Dear Partners, Friends, and Family,
We have one more day in Wewak. The time has flown by, probably because we have experienced many things in such a short time. Our village overnight was a new experience for all the girls. Mikayla and Emily were too young to remember their first village experience in 2001. Molly and I remember it vividly, yet this time was different in many ways.
Our group was split and went to two different villages. Christina, Catherine, Dana, and Hannah went to Forok village where they were greeted by the entire village with a singsing (song and dance). This welcome was quite culturally appropriate for villagers to give for ‘whiteskin’ visitors. Our family, plus Katie and Lacey went to Bunghain village. The greeting we received was much simpler, yet we felt warmly welcomed by the family who were to watch over us during our stay there. One little boy, Ari, was the first child we met. He became like a little brother to the girls and was with us most of the time.
Our new family took us on a walk through the entire village where we were able to meet most of the people of their community. We quickly acquired a large following of children. Everyone wanted a picture with the new people. The walk took a good two hours as we also stopped to play a game of soccer in a field next to their church. After getting back to their village house, we were ready for rest and fluids.

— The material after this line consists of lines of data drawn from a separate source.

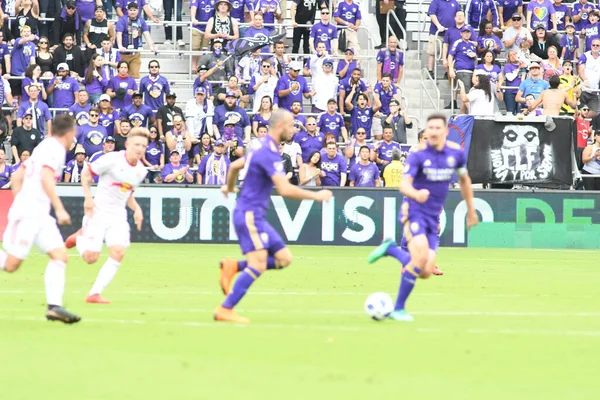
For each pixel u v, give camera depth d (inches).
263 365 1010.1
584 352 1115.9
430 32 3937.0
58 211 1273.4
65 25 3671.3
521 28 3848.4
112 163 1612.9
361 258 2664.9
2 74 3570.4
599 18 3983.8
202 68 3464.6
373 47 4136.3
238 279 1326.3
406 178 1396.4
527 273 2277.3
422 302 1665.8
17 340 1159.6
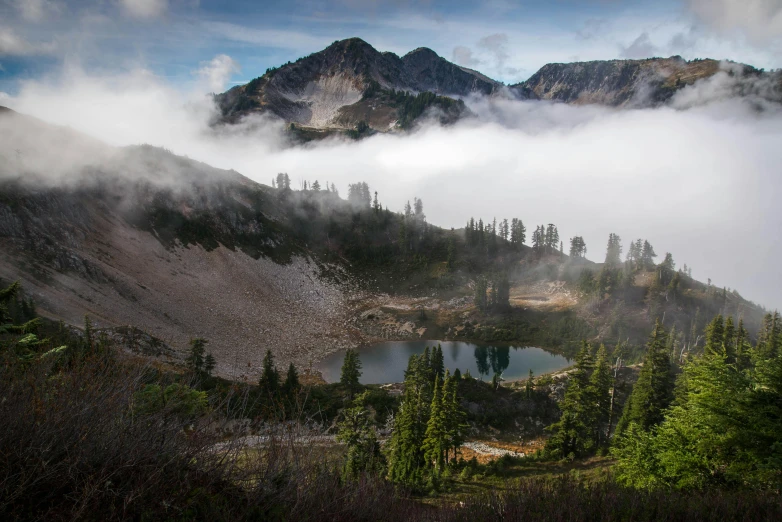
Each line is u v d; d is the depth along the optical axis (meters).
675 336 90.00
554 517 8.84
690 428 16.53
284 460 7.12
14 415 5.39
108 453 5.78
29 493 5.15
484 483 29.09
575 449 37.53
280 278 121.19
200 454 6.70
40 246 69.88
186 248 107.50
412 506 9.59
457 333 110.06
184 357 58.19
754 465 14.05
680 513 9.41
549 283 135.00
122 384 6.83
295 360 84.81
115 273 79.00
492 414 57.72
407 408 36.16
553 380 65.69
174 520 5.73
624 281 111.62
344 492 7.71
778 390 14.39
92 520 5.20
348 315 116.75
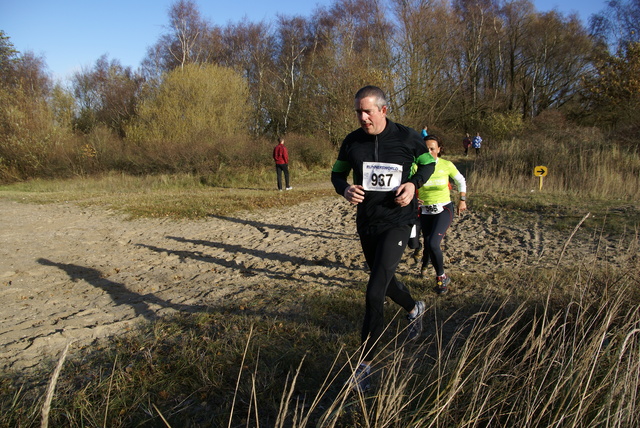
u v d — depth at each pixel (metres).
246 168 18.97
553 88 40.06
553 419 2.15
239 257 6.45
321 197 12.51
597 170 10.99
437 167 4.62
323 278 5.29
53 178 21.16
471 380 2.48
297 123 32.09
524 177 12.27
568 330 2.99
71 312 4.27
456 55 35.75
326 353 3.17
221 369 2.95
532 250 6.11
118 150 21.05
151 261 6.31
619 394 2.17
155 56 41.47
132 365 3.02
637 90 21.31
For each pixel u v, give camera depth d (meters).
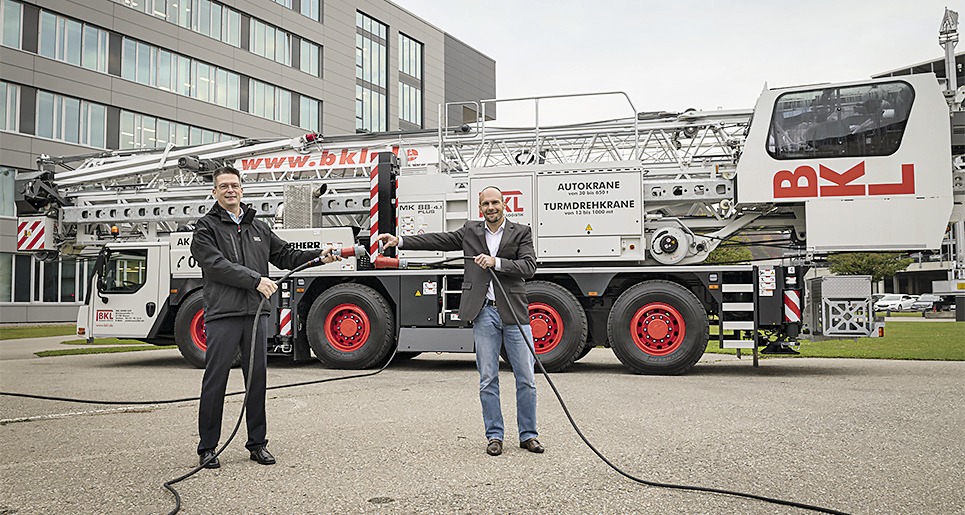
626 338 9.77
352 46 43.41
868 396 7.46
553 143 11.25
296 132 39.94
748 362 11.97
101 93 31.31
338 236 10.82
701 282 10.03
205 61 35.53
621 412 6.48
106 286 11.76
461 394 7.75
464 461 4.60
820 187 9.58
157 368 11.28
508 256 4.95
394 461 4.61
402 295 10.55
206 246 4.52
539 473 4.29
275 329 10.87
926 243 9.31
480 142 11.49
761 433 5.48
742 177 9.78
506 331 4.95
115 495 3.90
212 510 3.62
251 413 4.64
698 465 4.48
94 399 7.55
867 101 9.54
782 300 9.70
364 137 12.04
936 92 9.40
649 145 10.98
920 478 4.16
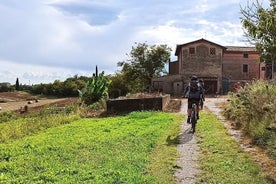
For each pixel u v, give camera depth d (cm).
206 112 2231
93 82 3152
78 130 1608
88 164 945
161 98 2530
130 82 6769
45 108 2938
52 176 834
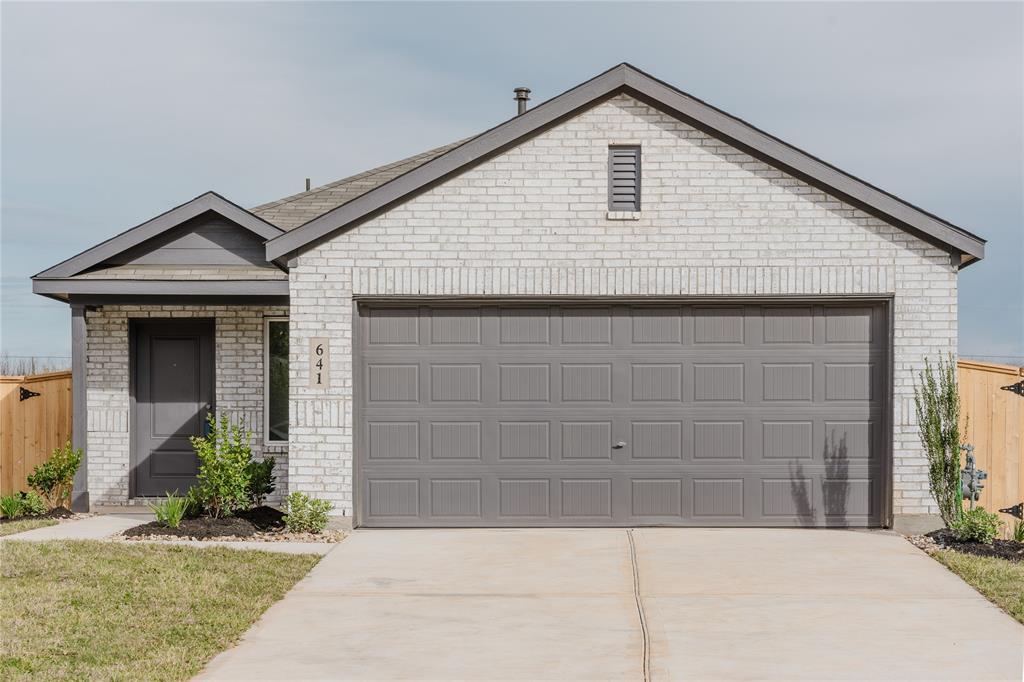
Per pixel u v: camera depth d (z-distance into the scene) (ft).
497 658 25.80
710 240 41.68
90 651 25.84
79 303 48.19
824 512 42.04
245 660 25.72
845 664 25.21
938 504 40.16
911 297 41.32
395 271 42.01
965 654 26.00
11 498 46.16
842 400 42.06
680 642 27.02
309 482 41.91
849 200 41.39
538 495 42.34
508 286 41.88
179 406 52.19
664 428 42.34
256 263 50.44
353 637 27.63
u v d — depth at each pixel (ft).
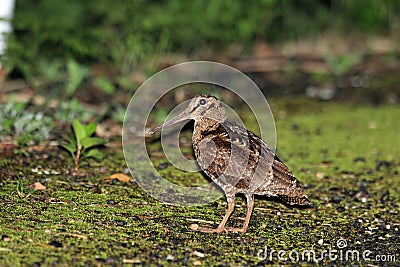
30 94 53.78
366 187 40.11
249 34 66.28
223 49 66.80
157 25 60.08
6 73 55.01
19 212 33.12
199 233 32.42
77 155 40.50
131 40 58.75
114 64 61.57
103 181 38.65
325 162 44.11
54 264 27.76
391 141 49.16
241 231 32.86
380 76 66.80
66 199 35.47
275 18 69.41
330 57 66.95
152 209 35.14
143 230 32.19
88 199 35.73
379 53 72.28
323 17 71.87
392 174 42.52
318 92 61.57
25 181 37.63
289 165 43.34
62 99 52.90
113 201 35.65
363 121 54.03
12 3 55.57
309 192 39.01
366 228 34.45
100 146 44.62
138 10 60.80
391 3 73.56
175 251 30.12
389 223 35.19
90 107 52.44
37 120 45.32
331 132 50.88
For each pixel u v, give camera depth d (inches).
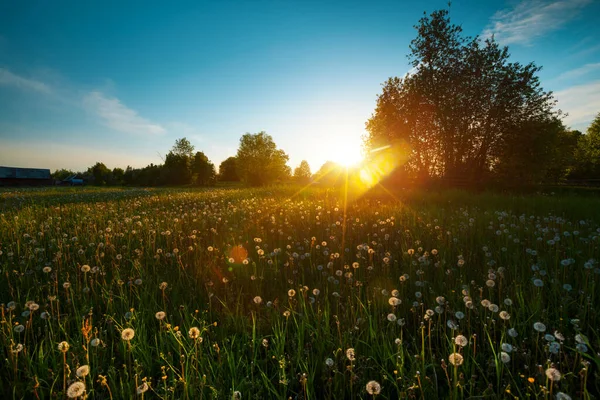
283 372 77.1
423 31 964.0
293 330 105.0
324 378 80.7
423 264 144.1
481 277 140.3
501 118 891.4
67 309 118.8
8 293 129.7
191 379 77.1
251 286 143.1
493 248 177.9
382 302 118.0
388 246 194.9
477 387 74.5
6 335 91.1
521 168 871.1
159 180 2647.6
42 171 3061.0
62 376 82.4
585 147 1750.7
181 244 206.1
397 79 1033.5
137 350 91.5
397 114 1004.6
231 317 111.0
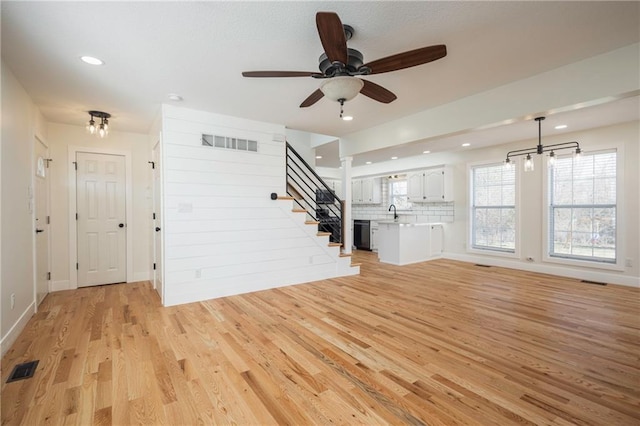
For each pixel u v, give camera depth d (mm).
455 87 3199
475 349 2508
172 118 3658
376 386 2004
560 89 2779
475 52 2500
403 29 2174
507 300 3803
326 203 5906
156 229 4176
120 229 4703
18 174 2852
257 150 4312
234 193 4109
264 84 3062
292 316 3273
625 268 4461
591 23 2119
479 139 5379
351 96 2293
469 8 1948
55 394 1907
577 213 4996
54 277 4246
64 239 4305
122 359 2346
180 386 1999
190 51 2434
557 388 1975
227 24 2082
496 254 5988
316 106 3746
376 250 8297
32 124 3322
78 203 4414
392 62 2047
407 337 2740
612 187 4609
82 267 4441
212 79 2947
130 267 4746
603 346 2551
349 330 2896
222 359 2352
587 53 2537
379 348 2531
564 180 5117
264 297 3969
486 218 6250
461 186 6574
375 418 1703
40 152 3738
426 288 4383
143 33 2164
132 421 1679
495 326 2979
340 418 1705
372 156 6613
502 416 1713
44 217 3896
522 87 3018
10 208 2631
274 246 4445
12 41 2225
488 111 3285
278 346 2568
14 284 2705
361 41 2328
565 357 2371
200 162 3852
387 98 2688
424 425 1644
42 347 2535
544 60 2645
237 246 4129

One of the teen boys quickly grabbed his machete and headed up the nearest coconut palm. The girls each got their own refreshing kulau drink. That evening the women prepared a meal of sago, greens, fish, and fruit. Our palettes were not yet adjusted to PNG food, but we all made our best attempt to eat the flubber-like sago paste.
What we were not able to eat was quickly past around to others.
The following morning we got the opportunity of see the process of making sago and also visited one of their gardens. While the girls continued to play with the children, Molly and I learned many new words in their ‘tok ples’ (language). Emily continued to have her new friend, Ari, by her side ready to play soccer. Before we left she gave him the soccer ball.
The gifts we received of learning their culture and some of their language was priceless to us. The people of PNG are so generous and kind. They were truly interested in becoming friends even though we would only be in their village for 24 hours. Their laughter and joy brought a continual smile to our faces.